STATED TASK 1 | Render this sentence from the passage on narrative artwork into Spanish: "There have been exceptions to this, of course, such as Julio Cortazar's Hopscotch (on the literary end) and the "Choose Your Own Adventure" books (on the other), but usually the reader looks to the author to decide what the story is and where it goes."
STATED TASK 2 | Extend the passage on narrative artwork with a further paragraph that picks up after its closing parenthetical remark.

DOCUMENT EXCERPT |
Traditionally, the job of a creator of narrative artwork -- whether his format is a novel, a film, a stage play, a comic, or a panorama projected by magic lantern and accompanied by the obligatory stentorian voice -- is to tell a single story, with a beginning and an end, and only one path from one to the other. There have been exceptions to this, of course, such as Julio Cortazar's Hopscotch (on the literary end) and the "Choose Your Own Adventure" books (on the other), but usually the reader looks to the author to decide what the story is and where it goes. (Insert standard early '90s rant about the Bright Shiny Future of hypertext, or the slightly dingier modern version retrofit as a pro-gaming argument.)

Stored records:
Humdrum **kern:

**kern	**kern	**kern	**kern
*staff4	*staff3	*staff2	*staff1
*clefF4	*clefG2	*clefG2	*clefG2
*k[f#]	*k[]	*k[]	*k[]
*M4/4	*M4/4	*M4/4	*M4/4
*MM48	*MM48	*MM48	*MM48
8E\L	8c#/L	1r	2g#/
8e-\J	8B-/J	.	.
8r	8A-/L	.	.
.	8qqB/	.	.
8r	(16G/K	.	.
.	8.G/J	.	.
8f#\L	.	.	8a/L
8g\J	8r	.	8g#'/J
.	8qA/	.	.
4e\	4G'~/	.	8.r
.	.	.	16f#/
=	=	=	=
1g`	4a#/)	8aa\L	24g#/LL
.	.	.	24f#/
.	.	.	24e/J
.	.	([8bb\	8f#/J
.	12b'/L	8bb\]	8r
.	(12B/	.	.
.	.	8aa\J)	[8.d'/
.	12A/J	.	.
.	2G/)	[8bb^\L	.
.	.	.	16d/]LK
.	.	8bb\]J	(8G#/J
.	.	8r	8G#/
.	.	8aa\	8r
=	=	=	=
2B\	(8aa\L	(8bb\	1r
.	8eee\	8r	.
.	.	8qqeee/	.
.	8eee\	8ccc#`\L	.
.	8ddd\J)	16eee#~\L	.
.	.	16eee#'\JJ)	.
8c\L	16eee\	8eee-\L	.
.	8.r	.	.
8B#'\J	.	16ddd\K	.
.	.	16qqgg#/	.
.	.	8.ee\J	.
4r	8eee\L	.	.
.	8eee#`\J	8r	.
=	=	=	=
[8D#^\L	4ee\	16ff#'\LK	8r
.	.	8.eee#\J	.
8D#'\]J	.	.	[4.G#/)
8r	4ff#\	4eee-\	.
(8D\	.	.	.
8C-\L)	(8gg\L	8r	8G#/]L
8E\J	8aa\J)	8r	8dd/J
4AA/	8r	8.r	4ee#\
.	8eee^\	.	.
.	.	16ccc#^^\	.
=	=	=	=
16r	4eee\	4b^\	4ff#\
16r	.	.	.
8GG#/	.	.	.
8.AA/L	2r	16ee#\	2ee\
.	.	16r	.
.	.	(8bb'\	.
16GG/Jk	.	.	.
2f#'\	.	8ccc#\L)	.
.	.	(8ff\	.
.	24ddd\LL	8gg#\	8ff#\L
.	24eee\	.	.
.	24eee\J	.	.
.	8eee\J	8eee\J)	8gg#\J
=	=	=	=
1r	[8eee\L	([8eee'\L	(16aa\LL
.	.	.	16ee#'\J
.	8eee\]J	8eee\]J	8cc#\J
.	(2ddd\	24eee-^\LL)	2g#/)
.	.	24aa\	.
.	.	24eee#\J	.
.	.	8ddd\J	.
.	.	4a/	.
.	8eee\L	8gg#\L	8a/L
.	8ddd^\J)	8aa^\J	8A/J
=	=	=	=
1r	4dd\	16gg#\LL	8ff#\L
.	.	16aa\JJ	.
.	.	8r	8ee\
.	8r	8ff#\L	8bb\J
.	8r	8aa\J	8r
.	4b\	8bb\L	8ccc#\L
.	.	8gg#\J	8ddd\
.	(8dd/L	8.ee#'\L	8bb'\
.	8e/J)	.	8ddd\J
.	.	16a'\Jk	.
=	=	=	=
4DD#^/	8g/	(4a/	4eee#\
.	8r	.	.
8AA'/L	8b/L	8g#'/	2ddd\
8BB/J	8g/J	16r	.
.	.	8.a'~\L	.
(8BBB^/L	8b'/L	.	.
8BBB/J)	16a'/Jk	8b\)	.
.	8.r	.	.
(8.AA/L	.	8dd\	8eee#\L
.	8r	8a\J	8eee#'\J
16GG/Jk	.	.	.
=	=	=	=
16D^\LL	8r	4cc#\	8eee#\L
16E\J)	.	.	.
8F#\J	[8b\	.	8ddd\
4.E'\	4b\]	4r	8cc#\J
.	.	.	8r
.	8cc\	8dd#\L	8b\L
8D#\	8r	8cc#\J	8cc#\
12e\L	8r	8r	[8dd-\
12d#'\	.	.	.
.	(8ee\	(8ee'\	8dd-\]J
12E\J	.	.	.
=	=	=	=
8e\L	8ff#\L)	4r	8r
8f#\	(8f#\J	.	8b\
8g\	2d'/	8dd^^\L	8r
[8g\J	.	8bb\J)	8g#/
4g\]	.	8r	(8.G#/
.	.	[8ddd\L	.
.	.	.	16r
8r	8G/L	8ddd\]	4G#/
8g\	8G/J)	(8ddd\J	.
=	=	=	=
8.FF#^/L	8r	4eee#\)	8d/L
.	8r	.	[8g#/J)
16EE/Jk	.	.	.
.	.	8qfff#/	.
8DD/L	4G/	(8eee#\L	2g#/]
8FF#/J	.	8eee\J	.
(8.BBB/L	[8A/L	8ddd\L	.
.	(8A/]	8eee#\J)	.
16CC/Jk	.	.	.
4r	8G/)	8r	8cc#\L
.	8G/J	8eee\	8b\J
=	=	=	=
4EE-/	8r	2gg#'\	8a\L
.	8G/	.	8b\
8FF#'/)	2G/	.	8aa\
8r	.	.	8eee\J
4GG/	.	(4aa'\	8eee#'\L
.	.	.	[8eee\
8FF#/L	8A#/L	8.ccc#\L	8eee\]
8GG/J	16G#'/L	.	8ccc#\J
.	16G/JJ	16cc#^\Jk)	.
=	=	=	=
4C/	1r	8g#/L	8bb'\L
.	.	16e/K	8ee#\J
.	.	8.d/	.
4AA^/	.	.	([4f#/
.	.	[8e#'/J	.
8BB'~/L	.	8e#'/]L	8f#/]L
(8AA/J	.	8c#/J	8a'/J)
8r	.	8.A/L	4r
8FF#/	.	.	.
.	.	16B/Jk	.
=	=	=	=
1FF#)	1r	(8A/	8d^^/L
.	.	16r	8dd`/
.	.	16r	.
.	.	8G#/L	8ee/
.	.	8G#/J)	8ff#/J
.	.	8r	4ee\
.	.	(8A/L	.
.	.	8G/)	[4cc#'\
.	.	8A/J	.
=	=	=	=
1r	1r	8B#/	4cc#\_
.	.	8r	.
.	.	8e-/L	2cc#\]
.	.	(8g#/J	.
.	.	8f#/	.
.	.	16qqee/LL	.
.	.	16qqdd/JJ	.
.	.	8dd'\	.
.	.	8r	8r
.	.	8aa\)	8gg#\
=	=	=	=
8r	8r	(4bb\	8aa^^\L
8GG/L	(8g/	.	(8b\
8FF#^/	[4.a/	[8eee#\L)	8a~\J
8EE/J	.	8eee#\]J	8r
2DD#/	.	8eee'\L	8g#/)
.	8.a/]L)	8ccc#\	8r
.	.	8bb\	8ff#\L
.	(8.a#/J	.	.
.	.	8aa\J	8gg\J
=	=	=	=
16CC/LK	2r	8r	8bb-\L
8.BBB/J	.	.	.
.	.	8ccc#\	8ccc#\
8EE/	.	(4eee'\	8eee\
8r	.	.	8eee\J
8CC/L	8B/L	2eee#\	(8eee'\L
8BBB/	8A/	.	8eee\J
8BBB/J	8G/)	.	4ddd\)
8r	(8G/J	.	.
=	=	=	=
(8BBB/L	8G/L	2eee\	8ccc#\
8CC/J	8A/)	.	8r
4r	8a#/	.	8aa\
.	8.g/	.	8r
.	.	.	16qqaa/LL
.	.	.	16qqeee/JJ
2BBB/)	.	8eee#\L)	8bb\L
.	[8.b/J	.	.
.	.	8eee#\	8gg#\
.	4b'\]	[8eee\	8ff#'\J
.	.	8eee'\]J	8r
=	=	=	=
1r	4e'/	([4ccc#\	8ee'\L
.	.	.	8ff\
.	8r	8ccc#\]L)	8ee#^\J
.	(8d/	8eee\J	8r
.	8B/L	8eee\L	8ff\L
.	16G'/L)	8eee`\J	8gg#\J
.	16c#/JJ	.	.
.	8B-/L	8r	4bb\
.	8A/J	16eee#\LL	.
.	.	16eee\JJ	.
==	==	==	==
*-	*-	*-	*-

FINAL RESULT 1 | Por supuesto, ha habido excepciones, como Hopscotch de Julio Cortazar (en el extremo literario) y los libros "Choose Your Own Adventure" (en el otro), pero por lo general el lector espera que el autor decida cuál es la historia y hacia dónde va.

FINAL RESULT 2 |
Meanwhile is another one of the great exceptions to that rule, a multi-threaded story about time travel, doomsday devices, memory transference, and identity, all set in motion by the choice of one boy to have a vanilla or chocolate ice cream cone. Jason Shiga, a cartoonist, game designer, and mathematician, has constructed an intricate story machine here, a book that must be read several times just to reach all of the pages. Many times during the story, Jimmy -- that boy with the ice cream cone -- has a choice, and those choices lead off to separate pipes connecting to different story outcomes. And all of this is executed in comics panels, an array of alternate versions of the same story that twist in and out and around each other -- occasionally overlapping, and often looping back to the same few big choices.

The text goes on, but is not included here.